Operational Support & Reliability
- Provide daily operational support for development, AI, and data teams.
- Troubleshoot and resolve issues across infrastructure, networking, CI/CD, and runtime environments.
- Support and enhance monitoring, logging, and alerting across services.
- Participate in on-call or after-hours support rotations, as needed.
- CI/CD & Automation
- Assist with building, maintaining, and optimizing CI/CD pipelines using GitHub and related tools.
- Create and maintain automation scripts (Bash, Python) for provisioning, maintenance, and environment management.
- Improve deployment workflows for application, AI, and data services.
- Security & Best Practices
- Experience with AWS Systems Manager (SSM) for access management, patching, parameter store, and automation.
- Apply security standards across cloud infrastructure (IAM, secrets, TLS, access patterns, patching).
- Conduct root cause analysis for incidents and recommend improvements.
- Contribute to documentation of standards, runbooks, and operational procedures.
- Documentation & Collaboration
- Produce clear documentation for infrastructure changes, standards, and process updates.

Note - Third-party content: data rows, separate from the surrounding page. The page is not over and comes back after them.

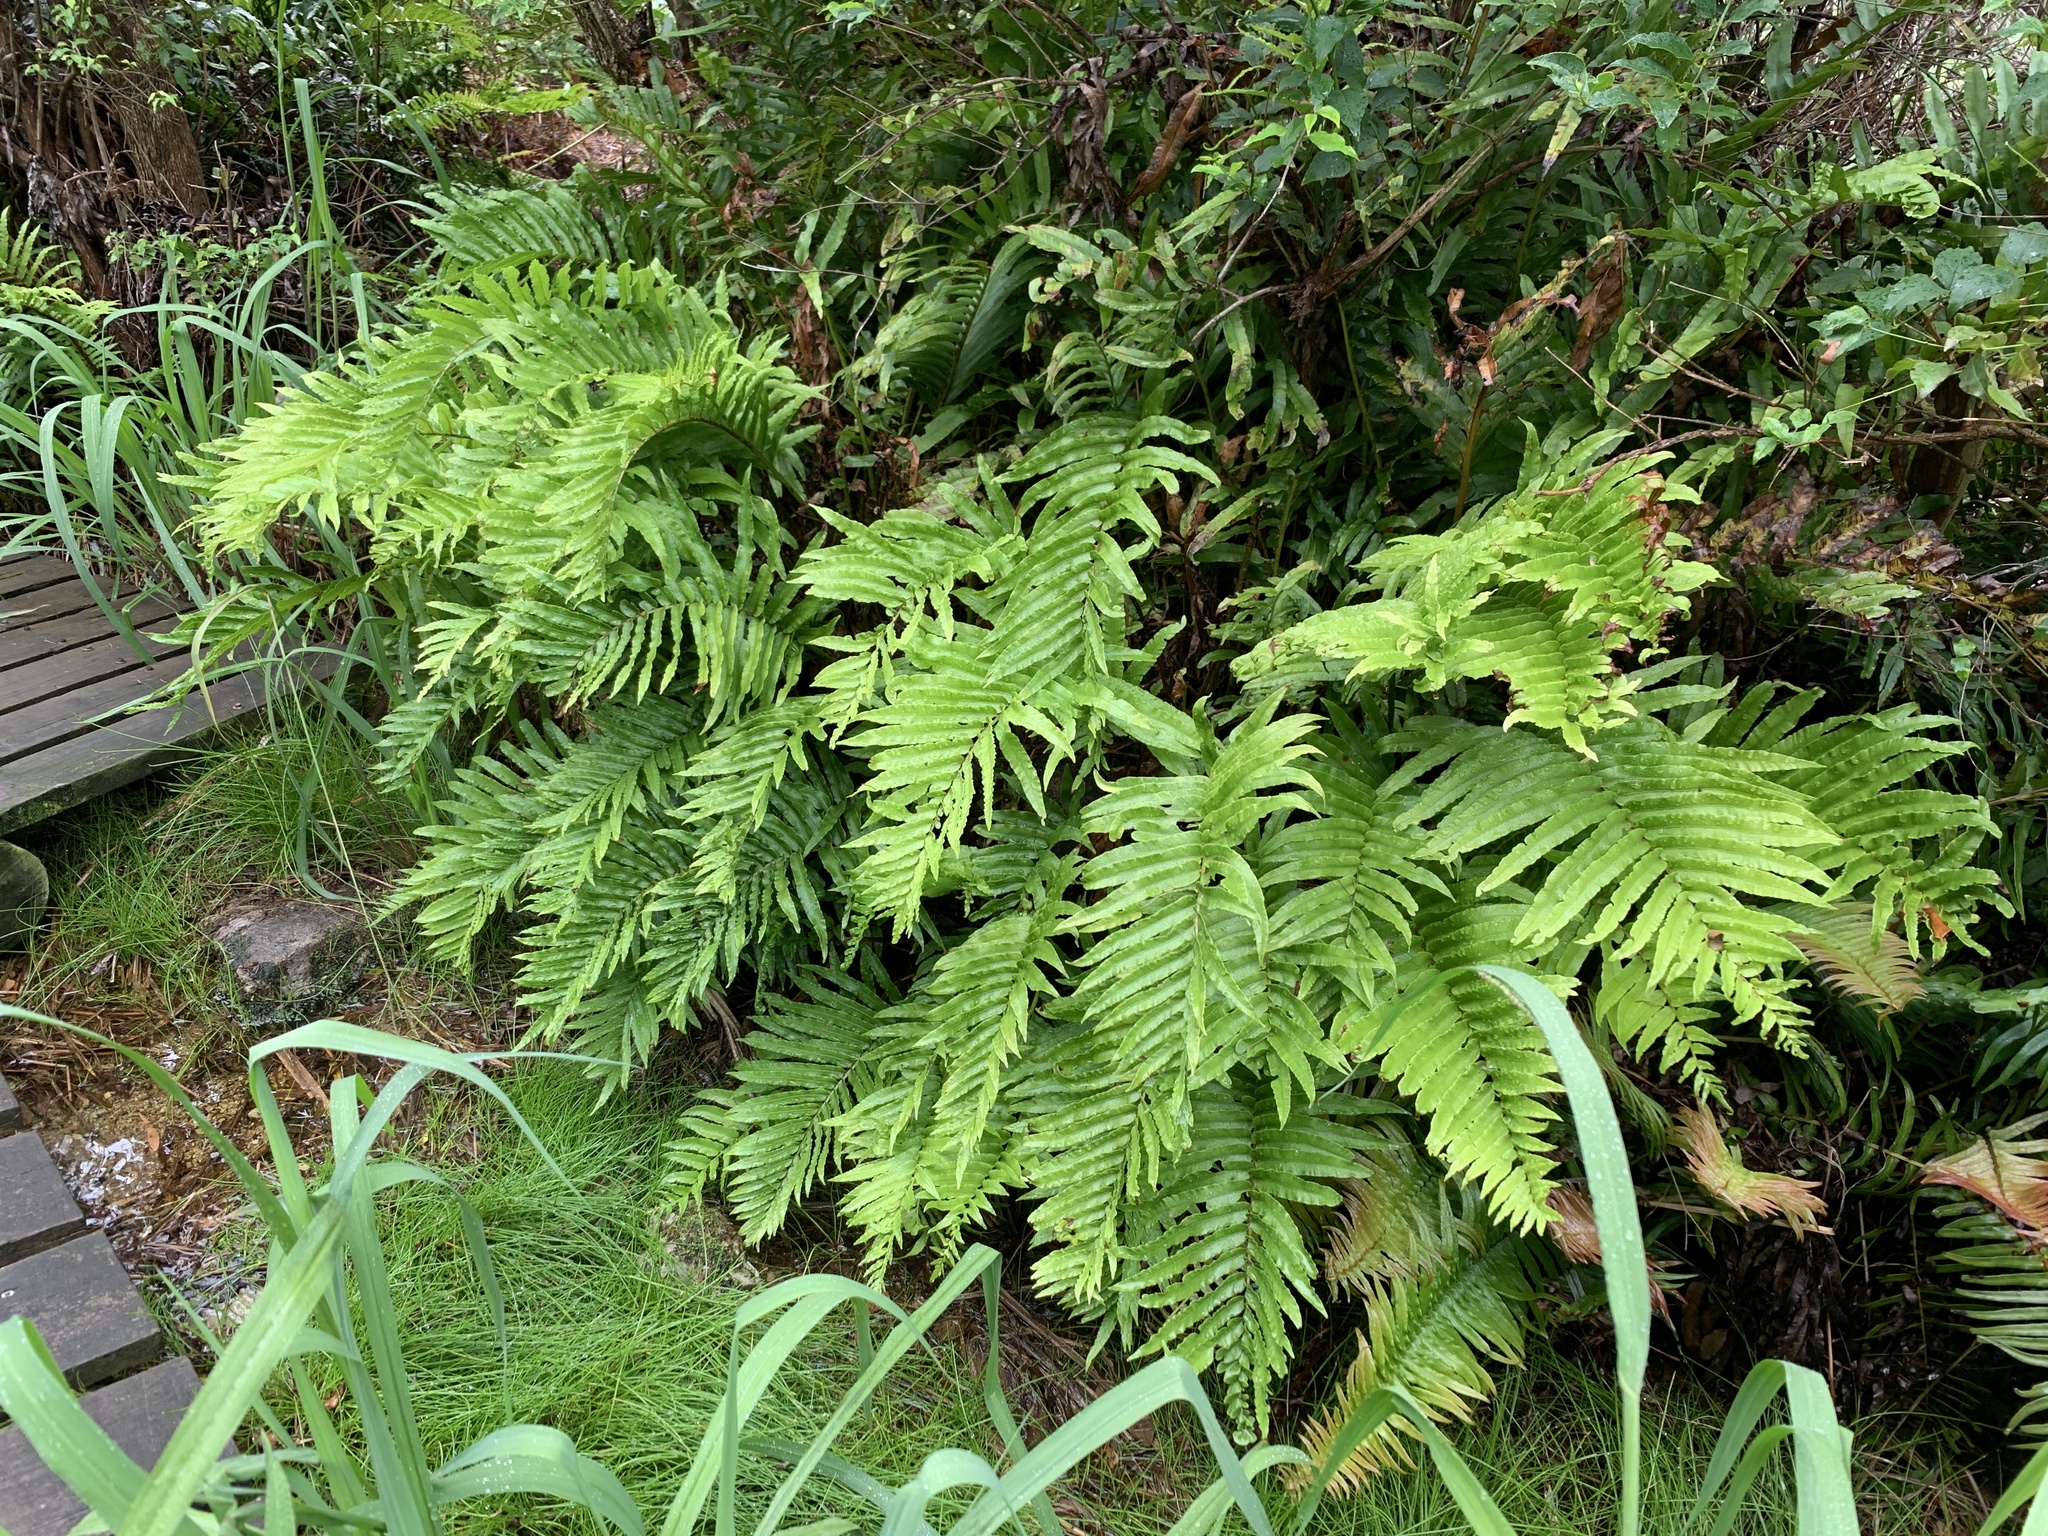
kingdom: Plantae
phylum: Tracheophyta
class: Polypodiopsida
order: Polypodiales
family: Blechnaceae
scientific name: Blechnaceae
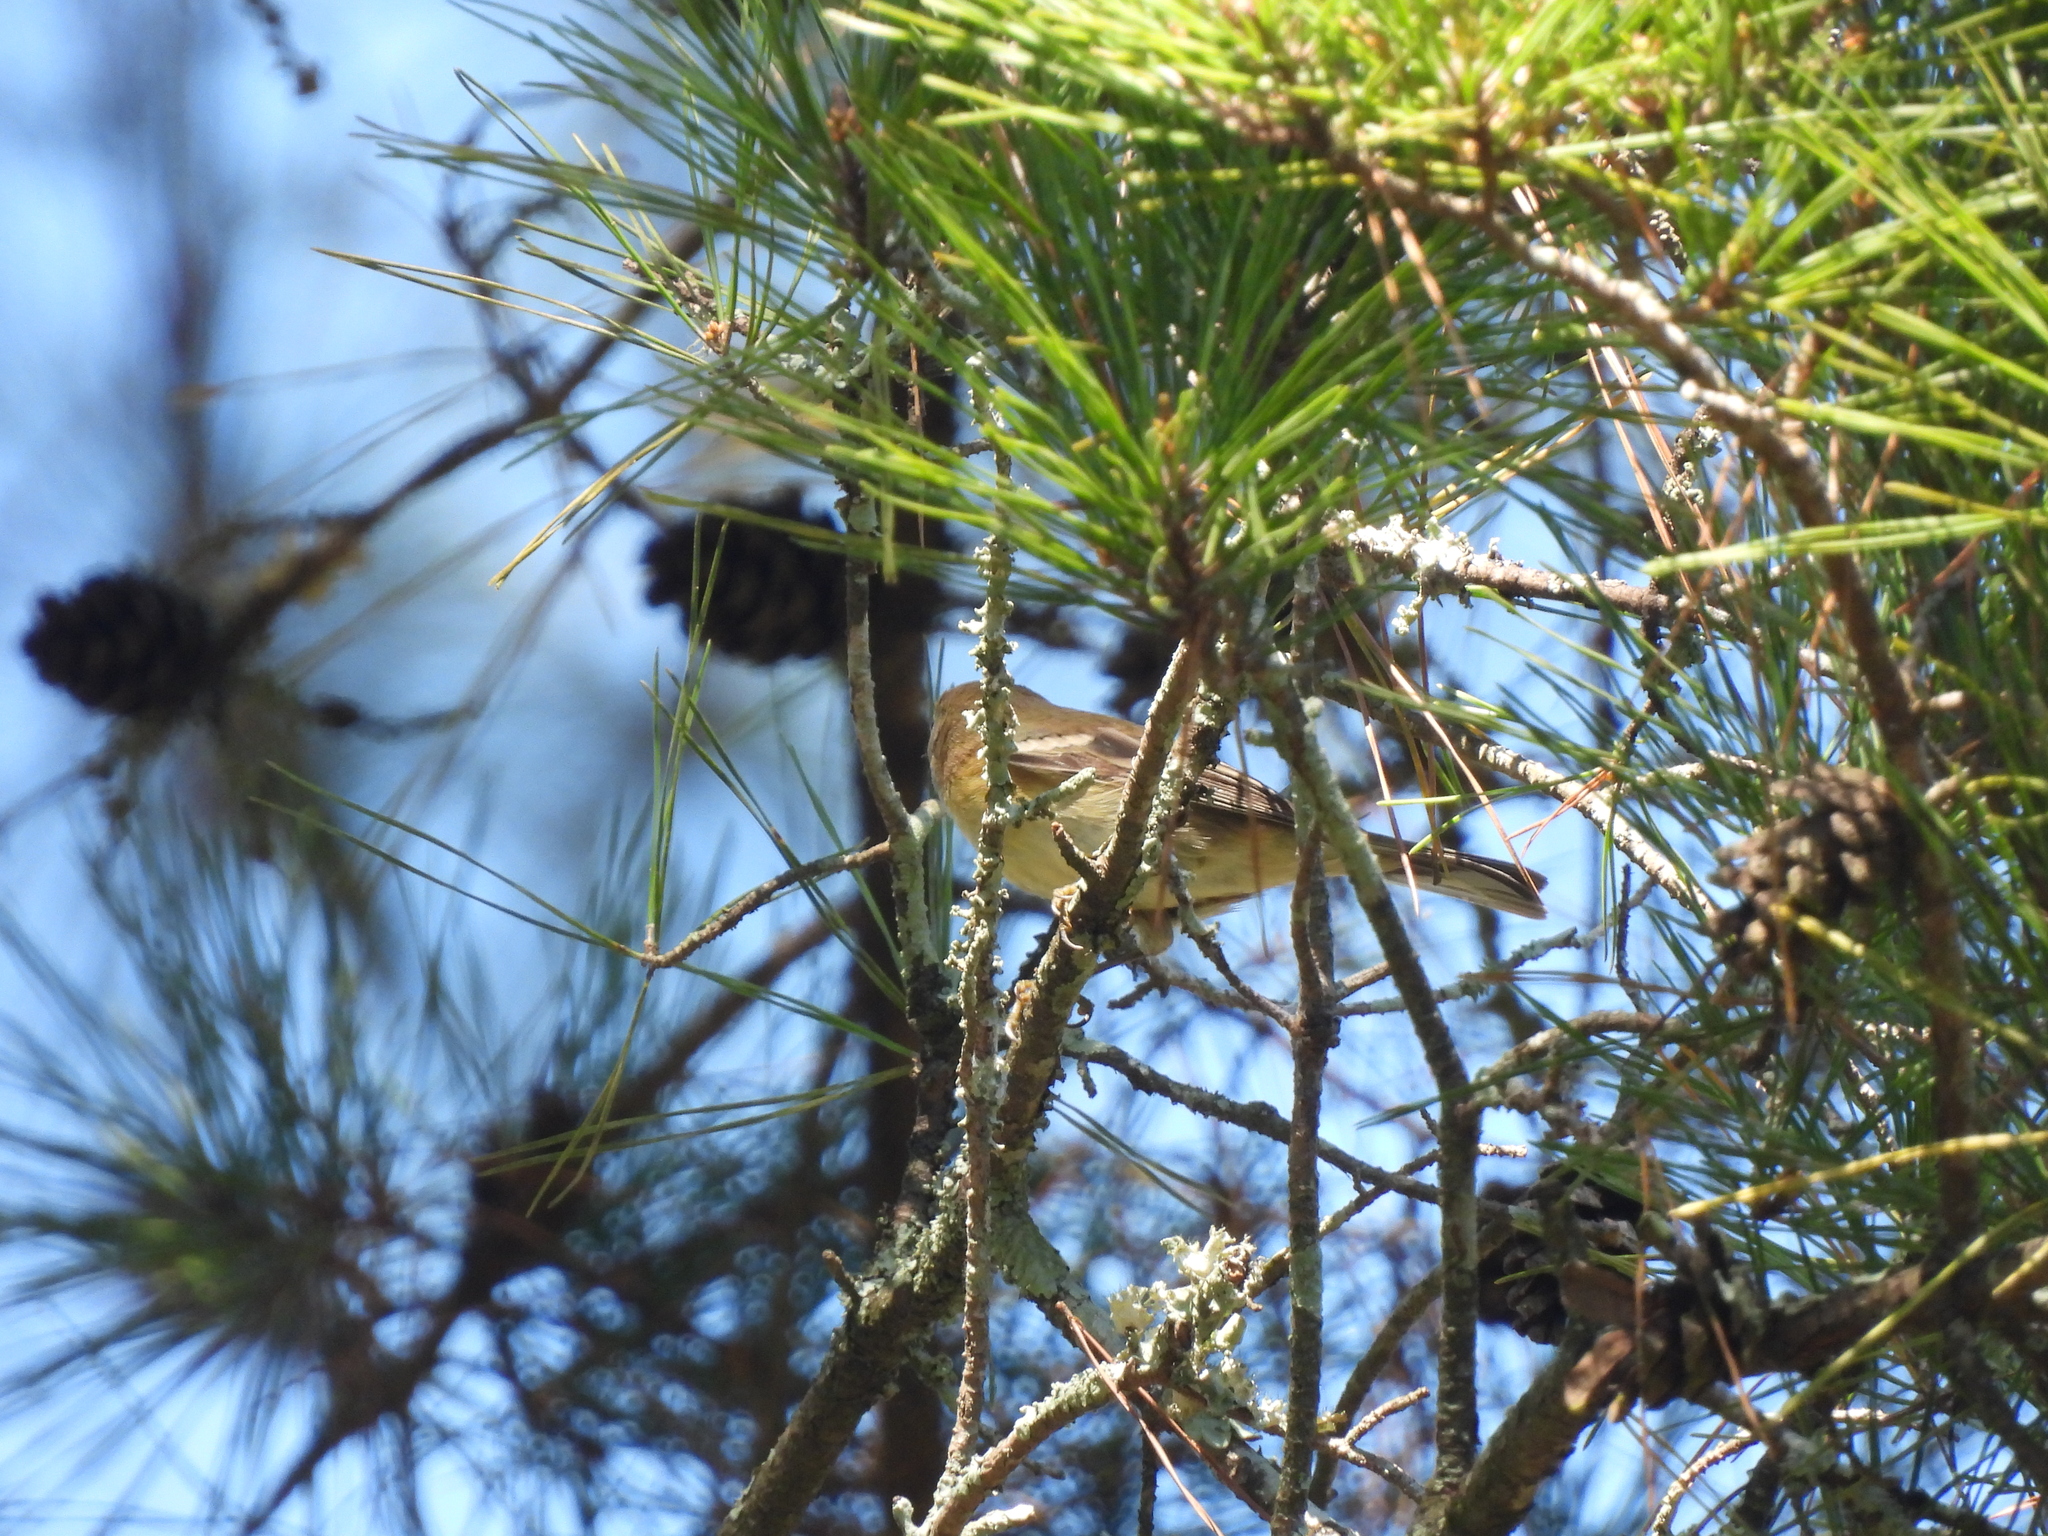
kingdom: Animalia
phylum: Chordata
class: Aves
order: Passeriformes
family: Parulidae
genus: Setophaga
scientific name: Setophaga pinus
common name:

- Collaborate with development, AI, and data teams to support ongoing growth and innovation.
- Help refine engineering standards and remove ambiguity from development and deployment workflows.
Education & Experience
- Bachelor’s degree in engineering, computer science, or a related field, or equivalent hands-on experience.
- Approximately 5+ years of experience in DevOps, Cloud Engineering, or Site Reliability Engineering.
Skills & Qualifications
Required
- Strong Linux knowledge (Ubuntu, Amazon Linux, or similar), including system management, networking, security, and performance tuning.
- Solid understanding of Docker and containerization workflows.
- Hands-on AWS experience across core services (VPC, EC2, ECS, IAM, RDS Postgres/Aurora, Route53, ALB/NLB, CloudWatch).
- Strong scripting experience in Bash and Python.
- Practical understanding of networking concepts, DNS, load balancing, VPNs, routing, and firewalls.
- Experience with Git and GitHub workflows.
- Ability to collaborate across engineering, data, and product teams.
- Advanced/Fluent level in English.
Preferred
- Experience with Infrastructure-as-Code (IaC) tools such as Terraform or CloudFormation.
- Exposure to Kubernetes is a plus, but not required.
- Familiarity with observability stacks (ELK, Grafana, or similar).
- Experience with Azure basics (VMs, networking, security) to support limited workloads.
- Understanding of cost optimization and cloud governance best practices.